The real danger of climate change is giving government to power to control every aspect of our lives will result in a progressive fascist tyranny. Better to accept whatever the consequences of climate change than the certainty of tyranny. Especially when we see that Democrats have no respect for our constitution, laws and way of life. Fighting climate change would allow them to fundamentally change our country into a tyranny like the USSR and just as evil.

ESG ratings are supposed to guide investors, and their money, toward ethical enterprises. But Big Tobacco has lapped Tesla in the ESG ratings race more than once: Sustainalytics, a widely used ESG ratings tool, gives Tesla a worse score than Altria, one of the largest tobacco producers in the world. And the London Stock Exchange gives British American Tobacco an ESG score of 94—the third highest of any company on the exchange’s top share index—while Tesla earns a middling 65.

How could cigarettes, which kill over eight million people each year, be deemed a more ethical investment than electric cars?
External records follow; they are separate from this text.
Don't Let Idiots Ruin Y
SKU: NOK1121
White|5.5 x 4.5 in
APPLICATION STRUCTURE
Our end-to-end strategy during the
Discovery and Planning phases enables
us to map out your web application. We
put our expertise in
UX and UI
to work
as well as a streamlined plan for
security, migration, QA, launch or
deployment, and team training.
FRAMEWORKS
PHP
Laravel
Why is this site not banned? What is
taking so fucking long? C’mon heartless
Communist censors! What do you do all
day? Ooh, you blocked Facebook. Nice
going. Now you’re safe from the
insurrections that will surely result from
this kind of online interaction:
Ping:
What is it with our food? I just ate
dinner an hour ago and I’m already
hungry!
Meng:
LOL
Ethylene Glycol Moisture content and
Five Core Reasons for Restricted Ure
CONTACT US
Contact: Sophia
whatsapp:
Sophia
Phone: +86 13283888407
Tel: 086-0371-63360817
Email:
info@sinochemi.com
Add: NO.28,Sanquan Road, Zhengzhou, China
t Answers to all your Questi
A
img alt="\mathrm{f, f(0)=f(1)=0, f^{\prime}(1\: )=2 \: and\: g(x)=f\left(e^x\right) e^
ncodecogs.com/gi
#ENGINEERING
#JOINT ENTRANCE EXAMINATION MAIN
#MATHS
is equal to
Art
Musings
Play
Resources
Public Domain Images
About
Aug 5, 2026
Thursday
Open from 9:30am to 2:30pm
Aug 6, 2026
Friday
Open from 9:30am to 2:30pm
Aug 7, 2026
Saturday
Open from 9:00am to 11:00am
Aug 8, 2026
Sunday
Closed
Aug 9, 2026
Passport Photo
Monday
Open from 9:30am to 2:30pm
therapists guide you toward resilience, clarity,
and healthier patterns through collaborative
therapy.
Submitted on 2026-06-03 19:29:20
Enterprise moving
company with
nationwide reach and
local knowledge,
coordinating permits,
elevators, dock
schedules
It may have something to do with the tobacco industry’s embrace of corporate progressivism.

How Tobacco Companies Are Crushing ESG Ratings

Companies like Altria have gone out of their way to emphasize the diversity of their corporate boards and the breadth of their social justice initiatives, from funding minority businesses to promoting transgender women in sports. But Tesla, whose executives are overwhelmingly white men, has resisted that bandwagon, going so far as to fire its top LGBT diversity officer last year.